Adams frowned and said, “This isn’t Prague circa 1968. Neither Mitch Rapp nor anyone at the CIA, for that matter, has any right to abduct me.”

“I suppose from a purely legal standpoint you are correct.” Hurley’s admission gave Adams a shot of confidence. “You’re damn right I am. Everyone makes mistakes, but this one is a whopper.”

“It sure is.”

“Well,” Adams studied the face of his father’s best friend in a vain attempt to gauge his true intention, “as a favor to you… I’d be willing to look the other way on most of this, but I’m going to need some reassurances.”

“Such as?”

“For starters… Rapp and his band of goons need to promise that nothing like this will ever happen again.”
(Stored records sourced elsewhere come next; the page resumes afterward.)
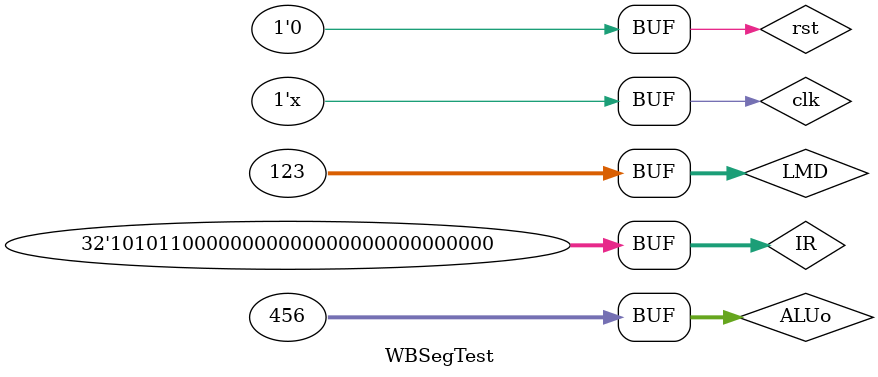
<source format=v>
`timescale 1ns / 1ps


module WBSegTest;

	// Inputs
	reg clk;
	reg rst;
	reg [31:0] LMD;
	reg [31:0] ALUo;
	reg [31:0] IR;

	// Outputs
	wire [31:0] WB_Data;
	wire WB_Write;
	wire [4:0] WB_Addr;

	// Instantiate the Unit Under Test (UUT)
	WBSeg uut (
		.clk(clk), 
		.rst(rst), 
		.LMD(LMD), 
		.ALUo(ALUo), 
		.IR(IR), 
		.WB_Data(WB_Data), 
		.WB_Write(WB_Write), 
		.WB_Addr(WB_Addr)
	);

always #10 clk = ~clk;

	initial begin
		// Initialize Inputs
		clk = 0;
		rst = 0;
		LMD = 123;
		ALUo = 456;
		IR = 32'b000000_00000_00000_00000_00000_100000;

		// Wait 100 ns for global reset to finish
		#100;
      IR = 32'b101010_00000_00000_00000_00000_000000;
		#100;
      IR = 32'b001000_00000_00000_00000_00000_000000;
		#100;
      IR = 32'b001100_00000_00000_00000_00000_000000;
		#100;
      IR = 32'b000000_00000_00000_00000_00000_000000;
		#100;
      IR = 32'b100011_00000_00000_00000_00000_000000;
		#100;
      IR = 32'b000000_00000_00000_00000_00000_000000;
		#100;
      IR = 32'b101011_00000_00000_00000_00000_000000;
		// Add stimulus here

	end
      
endmodule


</source>
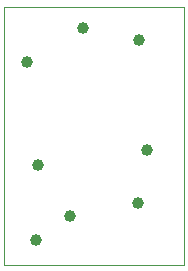
<source format=gbl>
G75*
%MOIN*%
%OFA0B0*%
%FSLAX24Y24*%
%IPPOS*%
%LPD*%
%AMOC8*
5,1,8,0,0,1.08239X$1,22.5*
%
%ADD10C,0.0000*%
%ADD11C,0.0397*%
D10*
X002767Y002767D02*
X002767Y011367D01*
X008740Y011367D01*
X008740Y002767D01*
X002767Y002767D01*
D11*
X003829Y003579D03*
X004954Y004392D03*
X007204Y004829D03*
X003892Y006079D03*
X007517Y006579D03*
X003517Y009517D03*
X007267Y010267D03*
X005392Y010642D03*
M02*

</source>
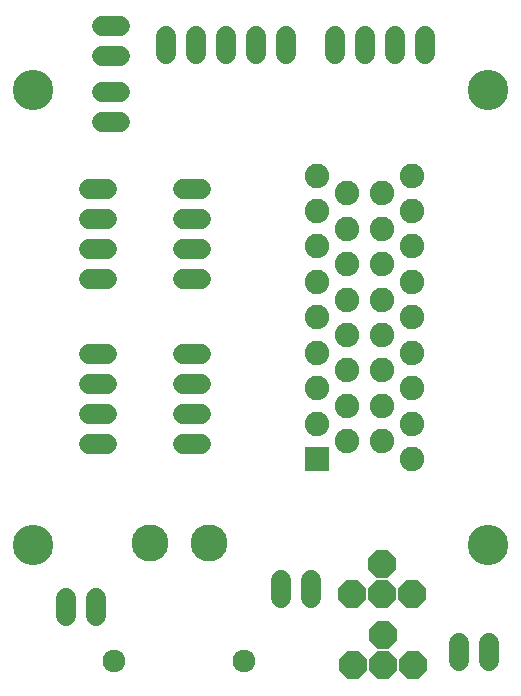
<source format=gbr>
G04 EAGLE Gerber RS-274X export*
G75*
%MOMM*%
%FSLAX34Y34*%
%LPD*%
%INSoldermask Top*%
%IPPOS*%
%AMOC8*
5,1,8,0,0,1.08239X$1,22.5*%
G01*
%ADD10C,3.427000*%
%ADD11C,1.651000*%
%ADD12P,2.501836X8X202.500000*%
%ADD13P,2.501836X8X22.500000*%
%ADD14C,2.077000*%
%ADD15R,2.077000X2.077000*%
%ADD16C,1.927000*%
%ADD17C,3.127000*%


D10*
X570000Y611500D03*
X570000Y226500D03*
D11*
X617380Y311900D02*
X632620Y311900D01*
X632620Y337300D02*
X617380Y337300D01*
X617380Y362700D02*
X632620Y362700D01*
X632620Y388100D02*
X617380Y388100D01*
X617380Y451900D02*
X632620Y451900D01*
X632620Y477300D02*
X617380Y477300D01*
X617380Y502700D02*
X632620Y502700D01*
X632620Y528100D02*
X617380Y528100D01*
X697380Y388100D02*
X712620Y388100D01*
X712620Y362700D02*
X697380Y362700D01*
X697380Y337300D02*
X712620Y337300D01*
X712620Y311900D02*
X697380Y311900D01*
X697380Y528100D02*
X712620Y528100D01*
X712620Y502700D02*
X697380Y502700D01*
X697380Y477300D02*
X712620Y477300D01*
X712620Y451900D02*
X697380Y451900D01*
X931300Y143420D02*
X931300Y128180D01*
X956700Y128180D02*
X956700Y143420D01*
X780300Y181580D02*
X780300Y196820D01*
X805700Y196820D02*
X805700Y181580D01*
X598300Y181820D02*
X598300Y166580D01*
X623700Y166580D02*
X623700Y181820D01*
D12*
X840000Y185000D03*
D13*
X865400Y185000D03*
D12*
X890800Y185000D03*
D13*
X865400Y210400D03*
D12*
X841000Y125000D03*
D13*
X866400Y125000D03*
D12*
X891800Y125000D03*
D13*
X866400Y150400D03*
D10*
X955900Y226600D03*
X955900Y611600D03*
D14*
X890900Y299100D03*
X890900Y329100D03*
X890900Y359100D03*
X890900Y389100D03*
X890900Y419100D03*
X890900Y449100D03*
X890900Y479100D03*
X890900Y509100D03*
X890900Y539100D03*
X865900Y314100D03*
X865900Y344100D03*
X865900Y374100D03*
X865900Y404100D03*
X865900Y434100D03*
X865900Y464100D03*
X865900Y494100D03*
X865900Y524100D03*
X835900Y314100D03*
X835900Y344100D03*
X835900Y374100D03*
X835900Y404100D03*
X835900Y434100D03*
X835900Y464100D03*
X835900Y494100D03*
X835900Y524100D03*
D15*
X810900Y299100D03*
D14*
X810900Y329100D03*
X810900Y359100D03*
X810900Y389100D03*
X810900Y419100D03*
X810900Y449100D03*
X810900Y479100D03*
X810900Y509100D03*
X810900Y539100D03*
D11*
X825900Y641980D02*
X825900Y657220D01*
X851300Y657220D02*
X851300Y641980D01*
X876700Y641980D02*
X876700Y657220D01*
X902100Y657220D02*
X902100Y641980D01*
X734000Y641780D02*
X734000Y657020D01*
X759400Y657020D02*
X759400Y641780D01*
X784800Y641780D02*
X784800Y657020D01*
X708600Y657020D02*
X708600Y641780D01*
X683200Y641780D02*
X683200Y657020D01*
D16*
X639000Y127700D03*
X749000Y127700D03*
D17*
X719000Y227700D03*
X669000Y227700D03*
D11*
X643620Y640300D02*
X628380Y640300D01*
X628380Y665700D02*
X643620Y665700D01*
X643620Y584300D02*
X628380Y584300D01*
X628380Y609700D02*
X643620Y609700D01*
M02*

</source>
Hurley gripped the back of the chair with his free hand. He didn’t say anything for a long moment. His mind flashed through a movie reel of Glen Adams’s life. He hadn’t put much thought into whether he liked the kid until he was in high school, and then only because his friend was worried that his boy didn’t quite get it. As Hurley looked at the younger Adams he thought how right his friend had been to worry.

Hurley finally spoke. “And you think all of this is a mistake. You’re here through no fault of your own?”

Adams knew this was where he needed to be careful. “I know you’ve been out for a while, so I don’t expect that you’ve kept up on everything that’s been going on, but let’s just say, Rapp stuck his nose into something that doesn’t concern him.”

Hurley almost laughed, but managed to keep a straight face. “Really?” Hurley said as if he were intrigued. “Why don’t you enlighten me?”